Извлечённый текст =>
«Женские» стихи (Ходасевич)

"Женские" стихи
автор Владислав Фелицианович Ходасевич
Опубл.: 1931. Источник: az.lib.ru • О поэзии Ирины Кнорринг и Екатерины Бакуниной.

Владислав Ходасевич

«ЖЕНСКИЕ» СТИХИ

править

Оригинал здесь: О стихах и поэтах.

Молитва есть выраженное отношение между человеком и Богом, человеком и миром. Потребность в молитве свойственна всякой здоровой душе. Осуществляется эта потребность в самых различных формах, начиная от молитвы в прямом смысле слова и кончая всякой объективацией того, что «душу волнует, что сердце томит». Входят сюда и дневник, и письмо, и задушевный разговор «о самом важном» — на словах или на бумаге. В последнем случае исповедь и дневник особенно любят облекаться в стихи. Такие стихи имеют веские основания почитаться молитвами. Но не все они вправе называться поэзией.

Известное определение «поэзия есть молитва», при всей своей красоте и даже глубине, не выражает истины, хотя и лежит к ней довольно близко. Оно справедливо, поскольку религиозна сама природа искусства и поскольку всякое искусство есть молитва. Но оно односторонне и потому неверно, поскольку не всякая молитва есть искусство. Стихотворная речь не всегда значит поэтическая, и ни важность предмета, ни сила чувства, которым она вызвана, еще не делают ее поэзией. Молитве, чтобы стать поэзией, надо еще стать искусством. Поэзия есть молитва не всякого соответственно настроенного человека, но непременно — художника, искушенного в своем ремесле. Она, располагает особыми, специфически художественными средствами, но зато и подчиняется формальным и эстетическим законам, ненормируемым религиозно. Молитва, вполне оправданная эмоционально и религиозно, — чтоб стать поэзией, должна быть оправдана еще и литературно.

Задания =>
a - Как, согласно статье о «женских» стихах, должна быть оправдана молитва, чтобы стать поэзией, помимо эмоционального и религиозного оправдания?
b - Перепишите из статьи о «женских» стихах фрагмент начиная со слов «Оригинал здесь: О стихах» вплоть до слов «они вправе называться поэзией.» включительно.
c - Напишите продолжение статьи о «женских» стихах, следующее за её последним приведённым предложением.
Приведённые далее строки взяты из другого источника.

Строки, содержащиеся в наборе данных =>

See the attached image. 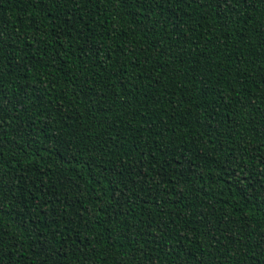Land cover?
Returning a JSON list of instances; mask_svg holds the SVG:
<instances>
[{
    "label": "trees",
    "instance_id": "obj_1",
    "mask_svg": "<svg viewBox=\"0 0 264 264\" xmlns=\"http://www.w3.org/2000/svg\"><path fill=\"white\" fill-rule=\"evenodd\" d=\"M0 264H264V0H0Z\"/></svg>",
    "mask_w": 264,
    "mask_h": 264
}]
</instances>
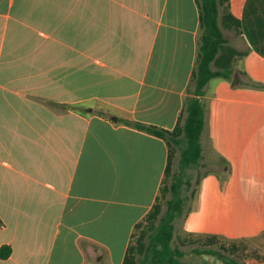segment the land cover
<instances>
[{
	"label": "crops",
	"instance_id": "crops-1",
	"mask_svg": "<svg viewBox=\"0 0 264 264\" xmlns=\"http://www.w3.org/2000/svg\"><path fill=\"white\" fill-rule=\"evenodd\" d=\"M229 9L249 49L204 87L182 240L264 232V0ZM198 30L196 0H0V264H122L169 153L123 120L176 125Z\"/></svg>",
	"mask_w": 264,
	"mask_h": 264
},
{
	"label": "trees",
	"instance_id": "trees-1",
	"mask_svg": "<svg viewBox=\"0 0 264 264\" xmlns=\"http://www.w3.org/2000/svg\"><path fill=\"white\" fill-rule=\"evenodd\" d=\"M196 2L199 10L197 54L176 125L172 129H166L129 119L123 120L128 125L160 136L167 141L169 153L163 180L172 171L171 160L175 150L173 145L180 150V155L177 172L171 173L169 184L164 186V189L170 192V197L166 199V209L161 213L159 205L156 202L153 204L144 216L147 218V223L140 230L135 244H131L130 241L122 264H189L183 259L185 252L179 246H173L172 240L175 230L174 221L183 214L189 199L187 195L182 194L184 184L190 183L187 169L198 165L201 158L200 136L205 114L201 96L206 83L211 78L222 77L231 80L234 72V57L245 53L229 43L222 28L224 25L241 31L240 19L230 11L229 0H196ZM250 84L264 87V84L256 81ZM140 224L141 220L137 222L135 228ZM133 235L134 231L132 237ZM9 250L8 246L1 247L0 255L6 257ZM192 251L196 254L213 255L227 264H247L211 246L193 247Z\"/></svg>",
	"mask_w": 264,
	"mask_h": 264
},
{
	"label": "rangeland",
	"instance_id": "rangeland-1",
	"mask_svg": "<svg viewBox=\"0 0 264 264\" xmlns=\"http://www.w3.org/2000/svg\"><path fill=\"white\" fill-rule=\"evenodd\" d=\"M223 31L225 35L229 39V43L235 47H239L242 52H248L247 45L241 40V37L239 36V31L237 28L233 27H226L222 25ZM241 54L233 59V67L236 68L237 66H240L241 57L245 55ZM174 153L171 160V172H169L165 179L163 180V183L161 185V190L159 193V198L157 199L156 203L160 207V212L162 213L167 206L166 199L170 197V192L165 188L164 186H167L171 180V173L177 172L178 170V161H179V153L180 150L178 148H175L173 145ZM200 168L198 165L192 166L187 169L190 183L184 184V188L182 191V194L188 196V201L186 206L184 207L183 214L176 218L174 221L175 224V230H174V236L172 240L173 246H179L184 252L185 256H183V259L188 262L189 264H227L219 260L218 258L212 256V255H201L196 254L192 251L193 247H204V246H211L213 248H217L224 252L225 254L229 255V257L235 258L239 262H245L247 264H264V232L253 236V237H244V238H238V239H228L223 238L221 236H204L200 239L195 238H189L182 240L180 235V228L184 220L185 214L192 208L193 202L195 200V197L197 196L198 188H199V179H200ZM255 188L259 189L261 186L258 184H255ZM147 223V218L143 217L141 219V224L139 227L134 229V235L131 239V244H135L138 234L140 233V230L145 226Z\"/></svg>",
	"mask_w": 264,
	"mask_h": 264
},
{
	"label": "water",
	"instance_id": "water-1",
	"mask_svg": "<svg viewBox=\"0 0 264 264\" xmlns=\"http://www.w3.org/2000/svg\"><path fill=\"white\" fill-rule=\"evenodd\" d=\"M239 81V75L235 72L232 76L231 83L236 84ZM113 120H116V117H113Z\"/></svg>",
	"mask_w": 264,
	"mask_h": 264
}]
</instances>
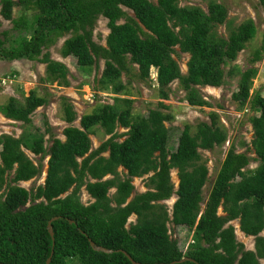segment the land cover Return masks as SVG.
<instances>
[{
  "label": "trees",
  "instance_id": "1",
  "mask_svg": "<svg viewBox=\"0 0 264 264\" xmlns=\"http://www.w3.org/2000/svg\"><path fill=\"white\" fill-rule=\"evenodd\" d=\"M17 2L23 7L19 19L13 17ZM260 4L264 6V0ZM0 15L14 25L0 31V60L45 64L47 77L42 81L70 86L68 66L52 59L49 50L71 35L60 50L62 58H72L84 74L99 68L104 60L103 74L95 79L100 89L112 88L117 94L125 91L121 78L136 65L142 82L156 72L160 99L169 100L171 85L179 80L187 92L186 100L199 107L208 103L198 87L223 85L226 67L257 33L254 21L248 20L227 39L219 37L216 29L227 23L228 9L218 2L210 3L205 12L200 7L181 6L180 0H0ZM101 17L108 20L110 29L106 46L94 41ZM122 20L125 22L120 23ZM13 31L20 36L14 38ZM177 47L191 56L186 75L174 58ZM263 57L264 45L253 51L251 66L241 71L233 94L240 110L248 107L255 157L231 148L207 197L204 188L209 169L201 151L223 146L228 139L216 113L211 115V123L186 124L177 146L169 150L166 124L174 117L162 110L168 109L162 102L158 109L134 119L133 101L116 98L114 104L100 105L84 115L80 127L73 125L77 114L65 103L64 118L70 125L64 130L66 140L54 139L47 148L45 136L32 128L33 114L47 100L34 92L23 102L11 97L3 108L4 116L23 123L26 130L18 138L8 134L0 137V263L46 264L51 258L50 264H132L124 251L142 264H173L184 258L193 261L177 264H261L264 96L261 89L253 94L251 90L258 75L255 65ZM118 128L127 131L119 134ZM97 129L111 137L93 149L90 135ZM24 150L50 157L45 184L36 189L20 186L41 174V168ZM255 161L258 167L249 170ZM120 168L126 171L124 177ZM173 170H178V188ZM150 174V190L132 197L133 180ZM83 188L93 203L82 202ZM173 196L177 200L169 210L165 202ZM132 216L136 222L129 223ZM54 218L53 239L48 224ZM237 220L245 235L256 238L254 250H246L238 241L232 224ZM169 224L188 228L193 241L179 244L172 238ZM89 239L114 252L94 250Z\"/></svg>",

Ожидаемые результаты =>
a - Она должна быть оправдана ещё и литературно.

b -
Оригинал здесь: О стихах и поэтах.

Молитва есть выраженное отношение между человеком и Богом, человеком и миром. Потребность в молитве свойственна всякой здоровой душе. Осуществляется эта потребность в самых различных формах, начиная от молитвы в прямом смысле слова и кончая всякой объективацией того, что «душу волнует, что сердце томит». Входят сюда и дневник, и письмо, и задушевный разговор «о самом важном» — на словах или на бумаге. В последнем случае исповедь и дневник особенно любят облекаться в стихи. Такие стихи имеют веские основания почитаться молитвами. Но не все они вправе называться поэзией.

c -
Дело все в том, что психологическая убедительность не совпадает с литературной. Читатель — не просто авторский наперсник, перед которым достаточно раскрыть сердце и мысль, чтоб возникла поэзия. То, что в индивидуальном переживании автора, в его мысли, в его личной «молитве» и трогательно, и правдиво, и даже глубоко, всегда вызовет в отзывчивом читателе искреннее сочувствие по человечеству, но такое сочувствие отнюдь еще не обязывает к сочувствию художественному, без которого не возникнут меж автором и читателем отношения поэтические (иными словами — не возникнет сама поэзия). Поэзия требует установления особой, чисто литературной связи, достигаемой столь же специальными, литературными способами воздействия. Поэт должен уметь и хотеть ими пользоваться. Слово свое (и порой даже самое чувство и самую мысль) ему приходится подчинить законам и правилам поэтического ремесла, иначе пребудет оно дневником, исповедью, молитвой — но не поэзией. Может быть, в этом заключен природный порок поэзии, ее первородный грех, мешающий ей подняться в области более высокие, нежели искусство, но это — ее существенный признак, отвергнув который придется отвергнуть ее самое. Точно так же и литературной критике нечего делать с молитвой, если она даже скандирована и рифмована: молитва сама себя изымает из компетенции литературной критики.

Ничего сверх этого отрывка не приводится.